PROBLEM REQUIREMENTS
Each line below should be restated word for word.

--- START ---

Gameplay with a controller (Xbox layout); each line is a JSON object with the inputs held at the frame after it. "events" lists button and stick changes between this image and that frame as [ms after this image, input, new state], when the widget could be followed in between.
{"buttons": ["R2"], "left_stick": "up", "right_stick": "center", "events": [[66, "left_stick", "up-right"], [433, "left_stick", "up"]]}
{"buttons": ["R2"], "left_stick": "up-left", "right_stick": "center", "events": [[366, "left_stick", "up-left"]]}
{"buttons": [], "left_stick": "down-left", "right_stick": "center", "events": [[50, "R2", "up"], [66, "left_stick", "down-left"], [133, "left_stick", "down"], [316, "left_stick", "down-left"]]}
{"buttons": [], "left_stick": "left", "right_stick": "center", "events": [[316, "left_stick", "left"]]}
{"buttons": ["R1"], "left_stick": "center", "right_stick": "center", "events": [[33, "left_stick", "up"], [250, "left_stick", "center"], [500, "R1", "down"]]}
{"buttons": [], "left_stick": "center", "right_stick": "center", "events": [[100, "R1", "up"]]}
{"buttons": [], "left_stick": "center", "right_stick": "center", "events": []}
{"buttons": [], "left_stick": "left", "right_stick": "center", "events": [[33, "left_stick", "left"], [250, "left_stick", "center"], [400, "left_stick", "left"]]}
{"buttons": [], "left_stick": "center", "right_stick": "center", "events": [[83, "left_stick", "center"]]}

--- END ---

ANSWER BOX
Gameplay with a controller (Xbox layout); each line is a JSON object with the inputs held at the frame after it. "events" lists button and stick changes between this image and that frame as [ms after this image, input, new state], when the widget could be followed in between.
{"buttons": ["R2"], "left_stick": "up", "right_stick": "center", "events": [[66, "left_stick", "up-right"], [433, "left_stick", "up"]]}
{"buttons": ["R2"], "left_stick": "up-left", "right_stick": "center", "events": [[366, "left_stick", "up-left"]]}
{"buttons": [], "left_stick": "down-left", "right_stick": "center", "events": [[50, "R2", "up"], [66, "left_stick", "down-left"], [133, "left_stick", "down"], [316, "left_stick", "down-left"]]}
{"buttons": [], "left_stick": "left", "right_stick": "center", "events": [[316, "left_stick", "left"]]}
{"buttons": ["R1"], "left_stick": "center", "right_stick": "center", "events": [[33, "left_stick", "up"], [250, "left_stick", "center"], [500, "R1", "down"]]}
{"buttons": [], "left_stick": "center", "right_stick": "center", "events": [[100, "R1", "up"]]}
{"buttons": [], "left_stick": "center", "right_stick": "center", "events": []}
{"buttons": [], "left_stick": "left", "right_stick": "center", "events": [[33, "left_stick", "left"], [250, "left_stick", "center"], [400, "left_stick", "left"]]}
{"buttons": [], "left_stick": "center", "right_stick": "center", "events": [[83, "left_stick", "center"]]}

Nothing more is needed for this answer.